*Selected extract:*
======
Features

Canaries out of the cage

Jack Maguire

Baxter State Park, in central Maine, closed to summer camping last Friday.  While that doesn’t matter to most people, there’s a small group for whom the closure of the park marks the end of an odyssey. Mount Katahdin in Baxter is the northern terminus of the Appalachian Trail, a 2,178-mile footpath that begins on Springer Mountain in Georgia.  Every year, roughly a thousand people, called “thru-hikers,” attempt to walk the trail from start to finish.  They form a unique subculture brought together by their extraordinary task.  They’re all different, and all set out to do it for different reasons, but together they are a community of seekers, bound together by what Joni Mitchell once called “the urge for goin’.”

The extraordinary task began as an extraordinary dream.  Benton Mackaye, a brilliant and passionate nature-lover, first put forward the idea for a long trail along the Appalachian Mountains in 1921. People were just beginning to hike recreationally on a large scale, and Mackaye envisioned his path as the crown jewel in America’s budding trail network. He wanted 20th century people to learn to cope with nature, since in his view they were “as helpless [before it] as canaries in a cage.”  Guided by the fire of his vision, the trail was completed in 1937.
======
*Items in a dataset:*
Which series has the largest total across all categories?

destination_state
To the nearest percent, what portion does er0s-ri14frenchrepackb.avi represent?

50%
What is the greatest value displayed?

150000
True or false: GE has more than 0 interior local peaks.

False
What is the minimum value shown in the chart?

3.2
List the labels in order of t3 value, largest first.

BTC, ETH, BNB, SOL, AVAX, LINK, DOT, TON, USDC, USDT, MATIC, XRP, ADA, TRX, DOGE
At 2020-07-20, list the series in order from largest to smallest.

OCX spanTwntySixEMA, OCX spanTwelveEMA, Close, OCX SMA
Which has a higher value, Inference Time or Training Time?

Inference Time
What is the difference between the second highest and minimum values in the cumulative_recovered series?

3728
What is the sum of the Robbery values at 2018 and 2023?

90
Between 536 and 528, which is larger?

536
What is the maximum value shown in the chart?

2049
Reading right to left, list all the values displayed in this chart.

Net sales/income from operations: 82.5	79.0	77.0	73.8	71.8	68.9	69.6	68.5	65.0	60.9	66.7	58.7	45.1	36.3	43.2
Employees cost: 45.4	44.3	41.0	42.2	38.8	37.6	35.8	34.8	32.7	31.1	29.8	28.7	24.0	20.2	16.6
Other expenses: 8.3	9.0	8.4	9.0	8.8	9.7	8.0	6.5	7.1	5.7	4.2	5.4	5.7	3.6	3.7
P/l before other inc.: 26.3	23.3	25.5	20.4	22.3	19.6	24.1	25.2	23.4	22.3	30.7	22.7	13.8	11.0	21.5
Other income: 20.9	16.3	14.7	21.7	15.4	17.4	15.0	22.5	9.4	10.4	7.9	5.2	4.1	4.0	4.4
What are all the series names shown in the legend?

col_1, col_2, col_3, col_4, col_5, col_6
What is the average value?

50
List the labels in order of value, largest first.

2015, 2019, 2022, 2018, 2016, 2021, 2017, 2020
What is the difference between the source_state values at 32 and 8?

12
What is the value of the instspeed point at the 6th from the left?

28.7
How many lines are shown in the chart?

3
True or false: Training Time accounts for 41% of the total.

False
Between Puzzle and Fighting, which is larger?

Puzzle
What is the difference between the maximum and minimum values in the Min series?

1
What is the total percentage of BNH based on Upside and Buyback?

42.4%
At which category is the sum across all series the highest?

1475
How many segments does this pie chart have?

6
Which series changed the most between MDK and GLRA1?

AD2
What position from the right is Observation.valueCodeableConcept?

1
======
*To-do item A:*
Turn the records between the line holding "destination_state" and the line holding "List the labels in order of t3", inclusive, into a numbered list, skipping blank lines.
*To-do item B:*
Continue the Appalachian Trail article from its last sentence.
The Appalachian Trail article and the records have no connection to each other.

*Response box A:*
1. destination_state
2. To the nearest percent, what portion does er0s-ri14frenchrepackb.avi represent?
3. 50%
4. What is the greatest value displayed?
5. 150000
6. True or false: GE has more than 0 interior local peaks.
7. False
8. What is the minimum value shown in the chart?
9. 3.2
10. List the labels in order of t3 value, largest first.

*Response box B:*
During the Second World War, no one paid much attention to it. It wasn’t until Second World War veteran Earl V. Shaffer thru-hiked off his post-war depression in 1948 that Mackaye’s dream grew in popularity.  A few people tried to follow his lead in the following decades, but as of 1969 only 61 people had managed to finish the entire trail. With the invention of the internal frame backpack in the 1970s, the task became much easier. Thru-hiker numbers began to climb, and they haven’t stopped since. Noteworthy thru-hikers include a six-year-old boy, a blind man, and a grandmother who finished twice wearing Keds on her feet and carrying a duffel bag.  

As more people have finished, more and more books have appeared—it seems that the temptation to talk about a 2,000-mile walk is too strong to resist. Though thru-hiking books might look like forgettable exercises in self-indulgence, people who complete the journey agree that it is the experience of a lifetime.  

They undertake the hike for all sorts of reasons. The trip doesn’t pay and it certainly isn’t free, with the approximate cost ranging between $4,000 and $7,000. Although it might seem like a pointless, masochistic exercise to some, at last count 1,547 people had taken up the challenge this year.  

 According to the Appalachian Trail Conservancy (ATC), the trail’s main caretaker, that number is up 10 percent from last year, which they say can be explained in part by unemployment.  

“Call it a recession hike. I lost my job and I’m looking for a career change,” said Bird, one of this year’s hikers.  “There’s a lot of recession hikers out here.”

Many others are college students taking time off from school, or recent graduates.  

“I decided to take a break and get some more experience,” said Pi, a student at Kennesaw State University in Georgia.  “As clichéd as it sounds, it’s a journey of self-discovery.”

When I met him, Pi was hiking south with Homer, a heavyset man in his 40s, who was hiking himself back into shape after recovering from an injury.  

“The guy I started with decided to quit up in Caratunk, Maine [about 75 miles from Katahdin], and I was hiking by myself for a couple of days,” Homer said, “and then I met [Pi] and we’ve been hiking together ever since, and it’s been great.”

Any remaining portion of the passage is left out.